While Pakistan is a staunchly conservative society unwelcoming for women to be socially well-equipped, Women on Wheels (WOW), a driving school programme, is empowering women in the country by teaching them a must-have bike riding skill.
Launched by the traffic police department in Lahore, the driving schooling programme has been actively teaching women how to operate two-wheelers for seven years.
Despite the programme being nearly a decade old, it's a rare sight to see women riding two-wheelers in Pakistan.
"I hope this will change my life because I am dependent on my brother to pick me up and drop me at college," Reuters quoted 22-year-old Laiba Rashid, a newcomer in the WOW programme.

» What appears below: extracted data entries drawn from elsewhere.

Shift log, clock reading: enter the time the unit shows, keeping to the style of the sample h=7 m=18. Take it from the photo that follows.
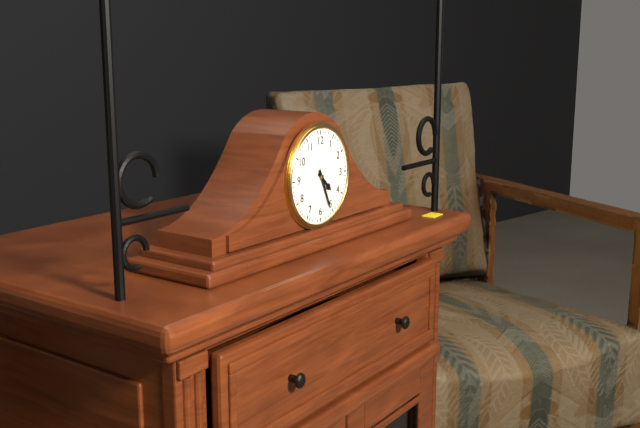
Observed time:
h=4 m=26
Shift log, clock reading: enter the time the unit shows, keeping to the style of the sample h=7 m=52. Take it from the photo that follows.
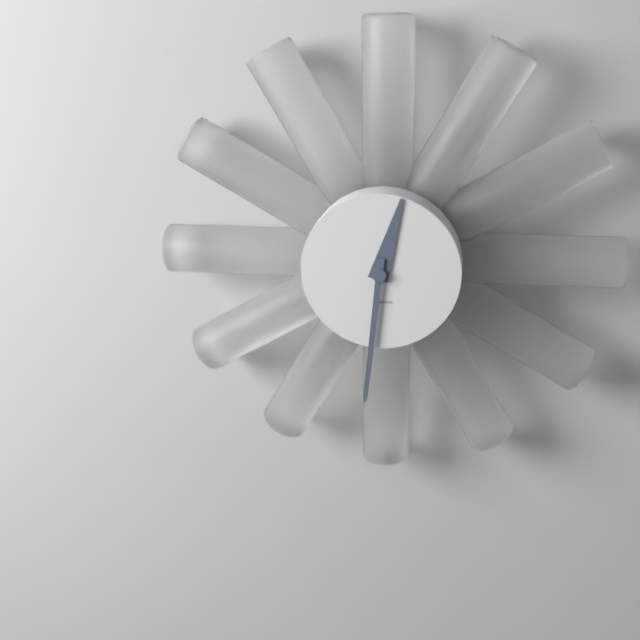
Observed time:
h=12 m=31
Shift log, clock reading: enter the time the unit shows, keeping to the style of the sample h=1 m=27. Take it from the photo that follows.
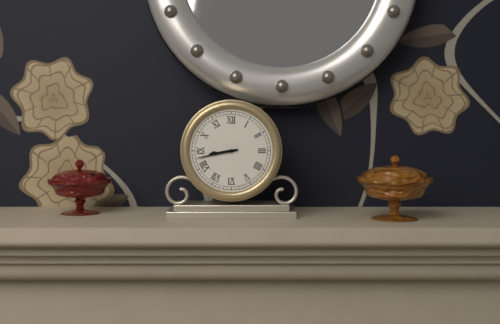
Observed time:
h=8 m=43
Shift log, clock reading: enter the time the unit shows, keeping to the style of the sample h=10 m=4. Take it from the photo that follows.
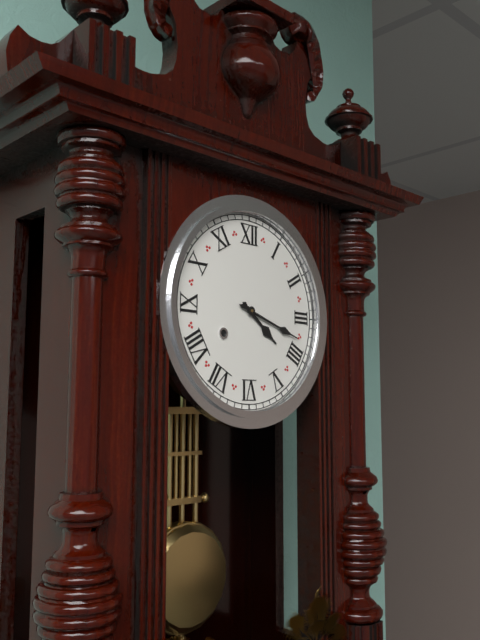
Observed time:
h=4 m=18
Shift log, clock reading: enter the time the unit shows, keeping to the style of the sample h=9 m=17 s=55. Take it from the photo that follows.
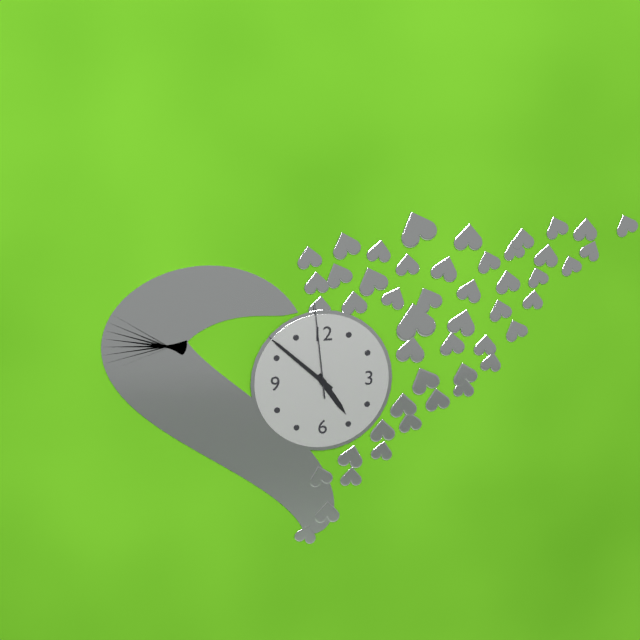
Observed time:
h=4 m=52 s=59
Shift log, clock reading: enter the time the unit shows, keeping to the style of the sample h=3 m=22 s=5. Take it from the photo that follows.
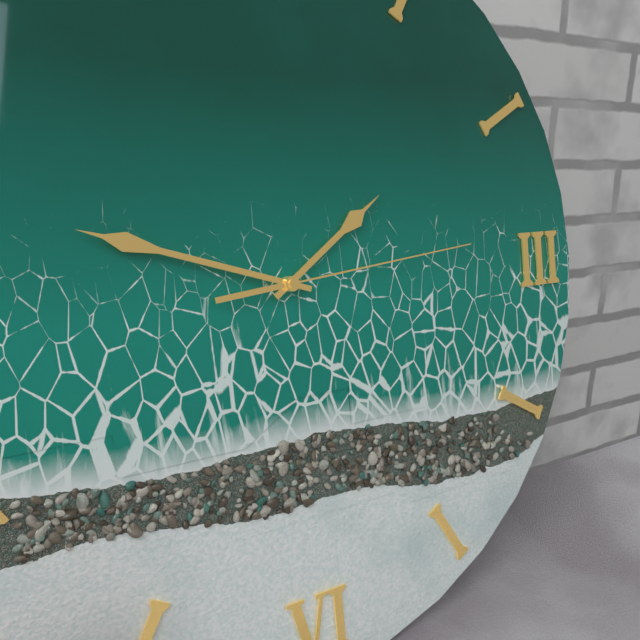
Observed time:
h=1 m=48 s=14
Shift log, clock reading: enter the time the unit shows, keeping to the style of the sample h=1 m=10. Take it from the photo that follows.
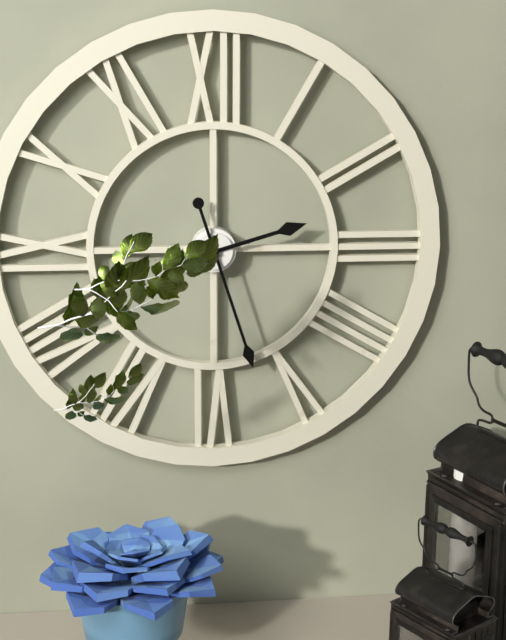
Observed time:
h=2 m=27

Hopeful that riding would transform her life to an advantageous extent, Rashid was willing to buy a motorcycle to reach college by herself.
While none of Rashid's female family members can drive a bike, she added: "Now everybody is convinced that women should be independent in their movement to schools, jobs and markets."
According to Bushra Iqbal Hussain, a social activist and director of Safe Childhood —an organisation advocating the safety of female children— bike riding for women has been a widely accepted cultural taboo in the Islamic Republic.
However, more women, in line with a modern social fabric, are seen as willing to break this taboo. This is said to be reminiscent of women resorting to learning to drive in the 1980s in order to be less dependent on men for their mobility needs.